External current deficit narrowed in 2009 to 5.5% of GDP, down 10% the previous year, due to contraction induced by the recession of imports and the decline in oil prices. Lower tourism revenues, the near-judgment in inflows of foreign direct investment in 2009 and a 100 million bond repayment in mid-2010 put reserves of the country under severe pressure. However, allowance of $ 85 million special drawing rights in 2009, more than two foreign liaison in 2009 and 2010 courses $ 220 million, stimulated international reserves, which are supposed to be late 2010 over $ 700 million.
Evaluation of Executive Board
Executive Directors noted that the global crisis has seriously affected Barbados economy, particularly its key - tourism, financial services sectors and real estate. The economy is expected to recover gradually, but the downside risks remain primarily the uncertain global economic environment.
Directors congratulated the authorities to adopt a financial strategy in the medium term to build a balanced budget and the high GDP public debt reduction. They welcomed the recent measures to increase the sales tax rate and transit rates while increasing spending targeting the vulnerable segments of society. Directors stressed that to place public debt on a sustainable path, additional measures will be necessary. They encouraged efforts to broaden the tax base, making it the increase in permanent VAT, raising business tax rates and rationalization of government operations, while continuing to rein in spending today.
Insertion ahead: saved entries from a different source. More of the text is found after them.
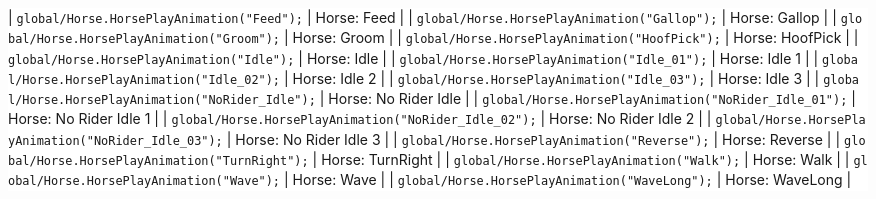 | `global/Horse.HorsePlayAnimation("Feed");`                        | Horse: Feed               |
| `global/Horse.HorsePlayAnimation("Gallop");`                      | Horse: Gallop             |
| `global/Horse.HorsePlayAnimation("Groom");`                       | Horse: Groom              |
| `global/Horse.HorsePlayAnimation("HoofPick");`                    | Horse: HoofPick           |
| `global/Horse.HorsePlayAnimation("Idle");`                        | Horse: Idle               |
| `global/Horse.HorsePlayAnimation("Idle_01");`                     | Horse: Idle 1             |
| `global/Horse.HorsePlayAnimation("Idle_02");`                     | Horse: Idle 2             |
| `global/Horse.HorsePlayAnimation("Idle_03");`                     | Horse: Idle 3             |
| `global/Horse.HorsePlayAnimation("NoRider_Idle");`                | Horse: No Rider Idle      |
| `global/Horse.HorsePlayAnimation("NoRider_Idle_01");`             | Horse: No Rider Idle 1    |
| `global/Horse.HorsePlayAnimation("NoRider_Idle_02");`             | Horse: No Rider Idle 2    |
| `global/Horse.HorsePlayAnimation("NoRider_Idle_03");`             | Horse: No Rider Idle 3    |
| `global/Horse.HorsePlayAnimation("Reverse");`                     | Horse: Reverse            |
| `global/Horse.HorsePlayAnimation("TurnRight");`                   | Horse: TurnRight          |
| `global/Horse.HorsePlayAnimation("Walk");`                        | Horse: Walk               |
| `global/Horse.HorsePlayAnimation("Wave");`                        | Horse: Wave               |
| `global/Horse.HorsePlayAnimation("WaveLong");`                    | Horse: WaveLong           |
Prioritization of spending would also make room for moderate capital to support growth in the medium term expenditure increases.
Directors observed that the peg to the US dollar has provided a valuable anchor in Barbados. Noting that Barbados real exchange rate can have become somewhat overvalued, they called for decisive fiscal adjustment preserve the viability of the peg. Directors considered policy monetary current as largely appropriate position. They recommended to maintain gaps between policy rates in savings base rates consistent with prevailing market conditions and minimum levels.
Directors noted that Barbados banks remain in good health. While non-performing loans rose, robust capital bases provide effective cushions against future losses. They congratulated the authorities for the strengthening of the supervision of the Bank, including by creating a unit of the financial stability of the Central Bank. Implementation of the recommendations of the FSAP 2008 update and more detailed data collection on the Bank loan portfolio will further strengthen supervision and exercise stress tests.
Directors welcomed the efforts of the authorities to enhance surveillance of non-banking financial institutions an area of weakness highlighted by the recent disappearance of two insurance companies. They called to take timely measures strengthening the non-banking financial supervision in the financial services Commission and stressed the need to resolve insurance issues to uncertainties of the market and provide clarity on contingent tax expenditures.
Directors acknowledged the environment relatively good business in Barbados. However, in the light of the growth of the low country productivity, they saw merit further rationalization of the procedures and Government agencies and are looking for ways to expand the sources of growth.